В соннике не было, конечно, ни «Дон-Жуана», ни «Манежа». На какое слово смотреть наряд блондинки, Кессель просто не знал.
– Теперь, после этого сна с супницей, – рассказывал Кессель позже Вермуту Грефу, – я знаю, как по-настоящему надо ставить «Дон-Жуана». Возможно, я вообще единственный человек на свете, который знает это. По крайней мере в отношении последней сцены. Это была действительно грандиозная, настоящая постановка.

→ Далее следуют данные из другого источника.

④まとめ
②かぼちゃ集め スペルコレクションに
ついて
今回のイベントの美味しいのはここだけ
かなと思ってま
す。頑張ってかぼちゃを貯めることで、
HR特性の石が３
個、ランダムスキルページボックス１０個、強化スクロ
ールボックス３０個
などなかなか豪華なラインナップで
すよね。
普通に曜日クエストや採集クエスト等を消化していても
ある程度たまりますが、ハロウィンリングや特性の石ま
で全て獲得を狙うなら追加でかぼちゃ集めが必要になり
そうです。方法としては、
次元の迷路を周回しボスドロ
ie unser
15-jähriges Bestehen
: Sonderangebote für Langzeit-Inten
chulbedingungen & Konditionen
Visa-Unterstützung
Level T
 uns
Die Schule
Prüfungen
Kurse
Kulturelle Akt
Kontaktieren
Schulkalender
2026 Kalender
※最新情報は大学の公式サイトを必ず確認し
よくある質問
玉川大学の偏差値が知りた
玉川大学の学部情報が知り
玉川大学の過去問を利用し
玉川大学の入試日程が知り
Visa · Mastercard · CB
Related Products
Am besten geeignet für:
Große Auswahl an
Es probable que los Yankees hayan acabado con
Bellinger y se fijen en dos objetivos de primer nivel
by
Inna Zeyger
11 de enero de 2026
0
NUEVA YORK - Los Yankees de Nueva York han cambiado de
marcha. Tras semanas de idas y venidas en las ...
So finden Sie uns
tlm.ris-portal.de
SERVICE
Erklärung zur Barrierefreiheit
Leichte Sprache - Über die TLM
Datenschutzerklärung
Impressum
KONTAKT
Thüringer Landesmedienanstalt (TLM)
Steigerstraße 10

«Лепорелло! Дай приборы…» [5]– пропел Дон-Жуан. Загремели мрачные басы, вступил адский хор, Лепорелло из-под стола пробормотал свое «Пусть умру, но не посмею…», после чего монотонный голос Командора, звучавший сначала в тоне ля, а потом в ре , сменился тревожным си. показывая, что время шуток прошло, и каменная рука сжала руку Дон-Жуана… На затемненной сцене был освещен лишь задник, изображавший гостиную в доме Дон-Жуана, барочная декорация, доходившая почти до самого потолка зальцбургского Манежа. И в тот момент, когда Командор схватил Дон-Жуана за руку, эта разукрашенная, вычурная мраморная стена, напоминающая интерьер фамильного склепа, вдруг распалась на части, но так ловко, что из нее сложилась другая декорация, которая, помедлив секунду, распалась тоже, но опять-таки на вполне осмысленные части, создав новую картину, и она тоже распалась, и следующая тоже… «В гости меня позвал ты… Придешь ли так же ко мне ты?» – спросил Командор, и красная стена сменилась зеленой, зеленая – синей, потом черной, потом золотой, декорации сменяли друг друга все быстрее, так что у зрителей захватывало дух: это был настоящий фейерверк мнимой архитектуры, уже не декорация, а галлюцинация, каждый миг иная, новая и опять новая, так что зрителям казалось, что этот калейдоскоп никогда не кончится, и они спрашивали себя: кто сумел придумать такое и как удалось воплотить все это на сцене? Лишь Командор и Дон-Жуан стояли все так же неподвижно – «Кайся же! – Нет! – (Командор уже перешел в классическое ми-бемоль) – Да! – Нет!.. – Да!.. – Нет!..» – в этом круговороте красок и форм, посреди тающих и вновь возникающих миражей, и только с последним «Все горит!» Дон-Жуана он и Командор исчезают за спадающим сверху красным занавесом, колеблемым ветром потустороннего мира и в конце концов застывающим на сцене горой великолепных складок, за которыми открывается белая, уже неподвижная декорация все той же мраморной гостиной; звучит светлый, соль-мажорный квинтет, безуспешно взыскующий мести («Вот он настал, его час наказанья…»), и Лепорелло вылезает из-под стола…
Проснувшись, Кессель вспомнил, что премьера «Дон-Жуана» состоялась 29 октября. Потом он вспомнил, что это и день рождения Крегеля. Может быть, его сон объяснялся именно этим? Сонник в данном случае почти ничем не мог помочь ему.
Самым странным в облике Каруса был его красный костюм. Если бы Альбин Кессель с самого начала знал, что герр Карус появится перед ним в таком красном или, во всяком случае, почти красном костюме, ему не пришлось бы так долго раздумывать, как себя с ним вести. Хотя в данном случае упрекнуть герра Каруса было не в чем: даже тройной агент, стремительно взлетевший вверх по служебной лестнице, имеет право носить все, что ему заблагорассудится. Да и себя Кесселю тоже было не в чем упрекнуть: ну кто, готовясь к тяжелому или, во всяком случае, неприятному разговору, может предугадать, что собеседник явится в таком вот красном костюме? Конечно, никто.